▶ **What is needed**
Every record that follows should be output exactly as it is given.

(Items from a data source)
########
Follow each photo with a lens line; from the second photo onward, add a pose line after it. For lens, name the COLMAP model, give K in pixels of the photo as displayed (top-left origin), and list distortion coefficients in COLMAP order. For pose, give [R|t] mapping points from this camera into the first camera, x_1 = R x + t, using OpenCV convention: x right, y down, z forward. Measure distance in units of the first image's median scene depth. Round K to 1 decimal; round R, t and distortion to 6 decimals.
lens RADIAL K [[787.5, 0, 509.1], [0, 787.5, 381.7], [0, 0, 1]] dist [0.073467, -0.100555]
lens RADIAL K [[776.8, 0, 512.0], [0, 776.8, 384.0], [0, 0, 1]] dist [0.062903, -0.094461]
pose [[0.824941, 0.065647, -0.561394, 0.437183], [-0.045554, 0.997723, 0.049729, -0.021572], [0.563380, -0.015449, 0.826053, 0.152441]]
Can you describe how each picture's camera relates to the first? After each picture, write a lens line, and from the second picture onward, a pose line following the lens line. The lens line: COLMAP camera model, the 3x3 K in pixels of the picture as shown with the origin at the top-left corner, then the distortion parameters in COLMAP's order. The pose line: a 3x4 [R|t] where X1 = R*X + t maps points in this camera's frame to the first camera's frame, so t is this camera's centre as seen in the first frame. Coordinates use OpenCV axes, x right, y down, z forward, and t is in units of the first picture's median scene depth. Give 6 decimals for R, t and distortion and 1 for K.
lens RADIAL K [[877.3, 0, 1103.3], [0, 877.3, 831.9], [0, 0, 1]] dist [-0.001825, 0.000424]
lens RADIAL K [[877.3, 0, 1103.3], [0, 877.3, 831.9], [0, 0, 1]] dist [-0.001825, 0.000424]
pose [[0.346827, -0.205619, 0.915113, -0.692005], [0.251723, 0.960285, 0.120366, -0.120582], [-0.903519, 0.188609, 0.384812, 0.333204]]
########
▶ **Solution for this exercise**
Follow each photo with a lens line; from the second photo onward, add a pose line after it. For lens, name the COLMAP model, give K in pixels of the photo as displayed (top-left origin), and list distortion coefficients in COLMAP order. For pose, give [R|t] mapping points from this camera into the first camera, x_1 = R x + t, using OpenCV convention: x right, y down, z forward. Measure distance in units of the first image's median scene depth. Round K to 1 decimal; round R, t and distortion to 6 decimals.
lens RADIAL K [[787.5, 0, 509.1], [0, 787.5, 381.7], [0, 0, 1]] dist [0.073467, -0.100555]
lens RADIAL K [[776.8, 0, 512.0], [0, 776.8, 384.0], [0, 0, 1]] dist [0.062903, -0.094461]
pose [[0.824941, 0.065647, -0.561394, 0.437183], [-0.045554, 0.997723, 0.049729, -0.021572], [0.563380, -0.015449, 0.826053, 0.152441]]
Can you describe how each picture's camera relates to the first? After each picture, write a lens line, and from the second picture onward, a pose line following the lens line. The lens line: COLMAP camera model, the 3x3 K in pixels of the picture as shown with the origin at the top-left corner, then the distortion parameters in COLMAP's order. The pose line: a 3x4 [R|t] where X1 = R*X + t maps points in this camera's frame to the first camera's frame, so t is this camera's centre as seen in the first frame. Coordinates use OpenCV axes, x right, y down, z forward, and t is in units of the first picture's median scene depth. Give 6 decimals for R, t and distortion and 1 for K.
lens RADIAL K [[877.3, 0, 1103.3], [0, 877.3, 831.9], [0, 0, 1]] dist [-0.001825, 0.000424]
lens RADIAL K [[877.3, 0, 1103.3], [0, 877.3, 831.9], [0, 0, 1]] dist [-0.001825, 0.000424]
pose [[0.346827, -0.205619, 0.915113, -0.692005], [0.251723, 0.960285, 0.120366, -0.120582], [-0.903519, 0.188609, 0.384812, 0.333204]]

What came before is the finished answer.